§ **TASK GOAL**: Report the count of lines below that include "Rendered", without any other text.

DATA TO EXAMINE Block Start

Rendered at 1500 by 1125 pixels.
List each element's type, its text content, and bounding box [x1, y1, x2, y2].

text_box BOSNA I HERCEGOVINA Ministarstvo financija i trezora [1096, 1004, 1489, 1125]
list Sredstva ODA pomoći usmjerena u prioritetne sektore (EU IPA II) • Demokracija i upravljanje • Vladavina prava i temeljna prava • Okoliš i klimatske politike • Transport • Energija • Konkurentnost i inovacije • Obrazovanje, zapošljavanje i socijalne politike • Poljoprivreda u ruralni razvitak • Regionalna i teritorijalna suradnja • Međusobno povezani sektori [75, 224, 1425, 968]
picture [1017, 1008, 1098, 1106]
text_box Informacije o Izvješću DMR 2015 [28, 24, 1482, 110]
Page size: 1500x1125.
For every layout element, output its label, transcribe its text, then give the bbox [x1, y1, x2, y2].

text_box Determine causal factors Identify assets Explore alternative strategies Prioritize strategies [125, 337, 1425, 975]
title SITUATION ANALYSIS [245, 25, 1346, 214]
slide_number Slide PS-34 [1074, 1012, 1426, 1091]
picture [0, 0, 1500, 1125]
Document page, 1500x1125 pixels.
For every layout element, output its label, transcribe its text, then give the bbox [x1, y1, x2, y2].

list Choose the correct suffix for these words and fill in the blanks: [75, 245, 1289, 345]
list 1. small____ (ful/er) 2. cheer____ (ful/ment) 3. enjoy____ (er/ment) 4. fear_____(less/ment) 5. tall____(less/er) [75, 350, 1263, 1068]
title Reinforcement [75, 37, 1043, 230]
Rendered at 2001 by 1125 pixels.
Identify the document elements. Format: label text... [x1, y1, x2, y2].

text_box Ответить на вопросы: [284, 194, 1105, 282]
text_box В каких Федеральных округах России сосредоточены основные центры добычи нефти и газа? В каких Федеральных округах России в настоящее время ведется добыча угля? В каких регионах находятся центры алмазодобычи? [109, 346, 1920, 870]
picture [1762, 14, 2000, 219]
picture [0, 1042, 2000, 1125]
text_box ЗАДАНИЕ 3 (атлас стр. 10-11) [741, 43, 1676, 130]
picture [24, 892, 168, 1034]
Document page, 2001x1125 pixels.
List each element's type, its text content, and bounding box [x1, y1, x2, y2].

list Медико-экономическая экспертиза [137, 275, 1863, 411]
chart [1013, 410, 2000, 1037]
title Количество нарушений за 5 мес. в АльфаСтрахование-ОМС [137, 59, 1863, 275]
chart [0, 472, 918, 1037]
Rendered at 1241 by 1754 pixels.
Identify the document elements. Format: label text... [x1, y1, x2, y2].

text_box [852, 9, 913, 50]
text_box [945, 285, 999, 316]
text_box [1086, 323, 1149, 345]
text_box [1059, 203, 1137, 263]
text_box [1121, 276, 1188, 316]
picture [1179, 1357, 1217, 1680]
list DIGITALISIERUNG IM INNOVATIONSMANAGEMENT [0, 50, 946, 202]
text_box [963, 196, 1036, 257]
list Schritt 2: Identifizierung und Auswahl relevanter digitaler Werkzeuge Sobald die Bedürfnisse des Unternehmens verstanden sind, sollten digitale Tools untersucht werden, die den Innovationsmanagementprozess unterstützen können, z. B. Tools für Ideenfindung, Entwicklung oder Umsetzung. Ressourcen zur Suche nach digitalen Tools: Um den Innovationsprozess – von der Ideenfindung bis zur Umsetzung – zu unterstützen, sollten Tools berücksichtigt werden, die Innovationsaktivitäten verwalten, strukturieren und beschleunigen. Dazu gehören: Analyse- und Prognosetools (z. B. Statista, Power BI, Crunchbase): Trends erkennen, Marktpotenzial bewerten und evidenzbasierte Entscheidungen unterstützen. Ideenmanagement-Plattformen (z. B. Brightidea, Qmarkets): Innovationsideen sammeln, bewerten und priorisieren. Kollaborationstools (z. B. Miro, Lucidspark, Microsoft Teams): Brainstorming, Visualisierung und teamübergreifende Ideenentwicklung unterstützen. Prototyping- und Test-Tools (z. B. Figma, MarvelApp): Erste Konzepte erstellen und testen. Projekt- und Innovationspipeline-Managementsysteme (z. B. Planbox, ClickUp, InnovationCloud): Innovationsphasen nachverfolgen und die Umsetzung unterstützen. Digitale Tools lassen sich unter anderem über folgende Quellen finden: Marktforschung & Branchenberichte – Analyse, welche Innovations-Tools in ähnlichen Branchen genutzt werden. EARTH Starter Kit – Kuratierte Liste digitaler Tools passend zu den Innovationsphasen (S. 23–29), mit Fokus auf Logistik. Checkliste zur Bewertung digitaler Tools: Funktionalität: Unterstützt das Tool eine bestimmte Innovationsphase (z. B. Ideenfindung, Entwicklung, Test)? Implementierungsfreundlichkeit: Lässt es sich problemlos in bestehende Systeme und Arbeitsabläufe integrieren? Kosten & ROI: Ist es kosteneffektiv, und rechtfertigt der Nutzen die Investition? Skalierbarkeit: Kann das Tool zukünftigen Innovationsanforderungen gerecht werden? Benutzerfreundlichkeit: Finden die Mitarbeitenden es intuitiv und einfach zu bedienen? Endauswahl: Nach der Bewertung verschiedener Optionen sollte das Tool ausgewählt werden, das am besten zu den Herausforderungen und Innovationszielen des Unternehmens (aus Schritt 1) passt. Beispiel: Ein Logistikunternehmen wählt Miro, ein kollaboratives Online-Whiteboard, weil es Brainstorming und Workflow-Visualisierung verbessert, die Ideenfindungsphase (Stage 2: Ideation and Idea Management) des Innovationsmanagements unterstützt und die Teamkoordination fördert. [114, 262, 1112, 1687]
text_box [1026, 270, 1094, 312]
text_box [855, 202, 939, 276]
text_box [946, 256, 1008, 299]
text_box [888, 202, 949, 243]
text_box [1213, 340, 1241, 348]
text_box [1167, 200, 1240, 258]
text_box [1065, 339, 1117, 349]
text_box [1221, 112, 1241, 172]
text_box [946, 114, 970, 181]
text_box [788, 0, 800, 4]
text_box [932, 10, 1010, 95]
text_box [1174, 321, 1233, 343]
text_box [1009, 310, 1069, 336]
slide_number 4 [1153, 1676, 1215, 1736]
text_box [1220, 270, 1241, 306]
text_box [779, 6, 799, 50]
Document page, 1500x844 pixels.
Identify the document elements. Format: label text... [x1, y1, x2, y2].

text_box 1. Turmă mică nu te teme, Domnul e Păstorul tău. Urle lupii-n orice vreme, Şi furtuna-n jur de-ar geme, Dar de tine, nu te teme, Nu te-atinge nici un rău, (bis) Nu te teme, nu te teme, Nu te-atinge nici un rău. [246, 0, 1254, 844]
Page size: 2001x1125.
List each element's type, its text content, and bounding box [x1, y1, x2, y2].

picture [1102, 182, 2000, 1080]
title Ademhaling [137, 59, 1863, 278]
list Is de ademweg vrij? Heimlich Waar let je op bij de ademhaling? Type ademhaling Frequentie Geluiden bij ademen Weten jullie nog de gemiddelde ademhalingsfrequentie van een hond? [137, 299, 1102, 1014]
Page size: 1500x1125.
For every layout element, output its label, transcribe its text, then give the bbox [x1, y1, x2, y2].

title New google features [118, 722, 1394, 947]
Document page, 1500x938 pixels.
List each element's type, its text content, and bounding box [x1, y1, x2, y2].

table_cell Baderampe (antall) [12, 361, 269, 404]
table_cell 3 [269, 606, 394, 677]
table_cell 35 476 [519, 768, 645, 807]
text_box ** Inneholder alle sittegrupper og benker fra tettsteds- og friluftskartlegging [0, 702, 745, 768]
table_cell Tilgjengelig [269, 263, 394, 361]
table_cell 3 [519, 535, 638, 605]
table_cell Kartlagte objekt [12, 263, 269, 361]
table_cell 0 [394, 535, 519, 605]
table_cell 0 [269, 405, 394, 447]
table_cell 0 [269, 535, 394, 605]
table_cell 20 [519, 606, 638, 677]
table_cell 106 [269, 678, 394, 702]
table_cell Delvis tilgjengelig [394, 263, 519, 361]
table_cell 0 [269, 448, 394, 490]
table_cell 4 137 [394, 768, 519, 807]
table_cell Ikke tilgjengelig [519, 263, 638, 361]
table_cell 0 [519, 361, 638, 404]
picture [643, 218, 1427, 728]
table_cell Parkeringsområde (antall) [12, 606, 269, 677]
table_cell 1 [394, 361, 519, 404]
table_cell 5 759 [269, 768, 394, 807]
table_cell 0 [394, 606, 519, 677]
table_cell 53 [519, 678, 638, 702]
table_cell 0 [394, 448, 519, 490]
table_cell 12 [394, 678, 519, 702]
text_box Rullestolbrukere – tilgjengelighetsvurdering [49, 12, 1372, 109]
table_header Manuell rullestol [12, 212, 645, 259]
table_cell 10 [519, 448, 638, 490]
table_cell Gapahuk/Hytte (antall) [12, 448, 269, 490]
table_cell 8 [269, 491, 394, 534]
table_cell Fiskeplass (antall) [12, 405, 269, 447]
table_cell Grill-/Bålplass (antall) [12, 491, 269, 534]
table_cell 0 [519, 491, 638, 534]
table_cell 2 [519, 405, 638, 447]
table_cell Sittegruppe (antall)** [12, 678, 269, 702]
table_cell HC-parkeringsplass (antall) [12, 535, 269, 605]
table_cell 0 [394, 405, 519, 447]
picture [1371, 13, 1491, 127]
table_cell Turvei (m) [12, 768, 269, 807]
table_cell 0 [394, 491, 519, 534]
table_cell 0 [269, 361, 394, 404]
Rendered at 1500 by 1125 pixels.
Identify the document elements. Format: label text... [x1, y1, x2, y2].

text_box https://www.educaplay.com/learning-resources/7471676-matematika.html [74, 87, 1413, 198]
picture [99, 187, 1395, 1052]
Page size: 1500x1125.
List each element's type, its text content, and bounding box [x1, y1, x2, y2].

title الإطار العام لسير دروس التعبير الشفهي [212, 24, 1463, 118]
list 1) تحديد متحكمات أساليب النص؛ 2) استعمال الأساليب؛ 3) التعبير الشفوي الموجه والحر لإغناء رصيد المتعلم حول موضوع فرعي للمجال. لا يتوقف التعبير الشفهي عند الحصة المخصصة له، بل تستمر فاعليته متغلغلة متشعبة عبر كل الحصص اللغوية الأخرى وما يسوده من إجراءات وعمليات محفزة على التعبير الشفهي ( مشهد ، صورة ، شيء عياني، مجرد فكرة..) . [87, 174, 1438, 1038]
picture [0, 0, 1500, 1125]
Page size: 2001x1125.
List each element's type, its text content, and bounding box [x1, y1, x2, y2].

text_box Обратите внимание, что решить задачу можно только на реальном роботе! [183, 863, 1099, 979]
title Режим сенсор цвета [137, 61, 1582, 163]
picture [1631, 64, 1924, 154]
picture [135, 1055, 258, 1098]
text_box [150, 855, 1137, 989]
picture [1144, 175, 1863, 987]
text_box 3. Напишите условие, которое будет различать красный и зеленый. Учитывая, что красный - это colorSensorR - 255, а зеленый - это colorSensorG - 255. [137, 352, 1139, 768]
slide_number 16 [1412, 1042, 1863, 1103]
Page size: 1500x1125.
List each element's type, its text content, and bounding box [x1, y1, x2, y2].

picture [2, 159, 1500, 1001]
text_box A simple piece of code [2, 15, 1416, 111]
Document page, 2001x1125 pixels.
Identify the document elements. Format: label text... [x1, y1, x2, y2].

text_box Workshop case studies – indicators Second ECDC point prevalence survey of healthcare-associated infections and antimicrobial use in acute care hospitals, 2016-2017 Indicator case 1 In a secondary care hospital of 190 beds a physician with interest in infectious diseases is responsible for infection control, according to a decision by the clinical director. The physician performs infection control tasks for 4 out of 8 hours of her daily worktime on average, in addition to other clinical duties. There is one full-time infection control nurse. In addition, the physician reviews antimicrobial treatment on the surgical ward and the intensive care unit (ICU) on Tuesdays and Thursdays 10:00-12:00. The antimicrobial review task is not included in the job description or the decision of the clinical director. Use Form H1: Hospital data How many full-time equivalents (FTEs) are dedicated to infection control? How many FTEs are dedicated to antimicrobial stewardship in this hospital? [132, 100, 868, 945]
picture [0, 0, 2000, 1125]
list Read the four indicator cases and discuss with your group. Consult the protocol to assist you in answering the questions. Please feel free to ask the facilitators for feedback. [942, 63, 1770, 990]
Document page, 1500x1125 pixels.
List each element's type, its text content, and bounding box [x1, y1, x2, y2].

DATA TO EXAMINE Block End

§ **RESULT BELOW**: 4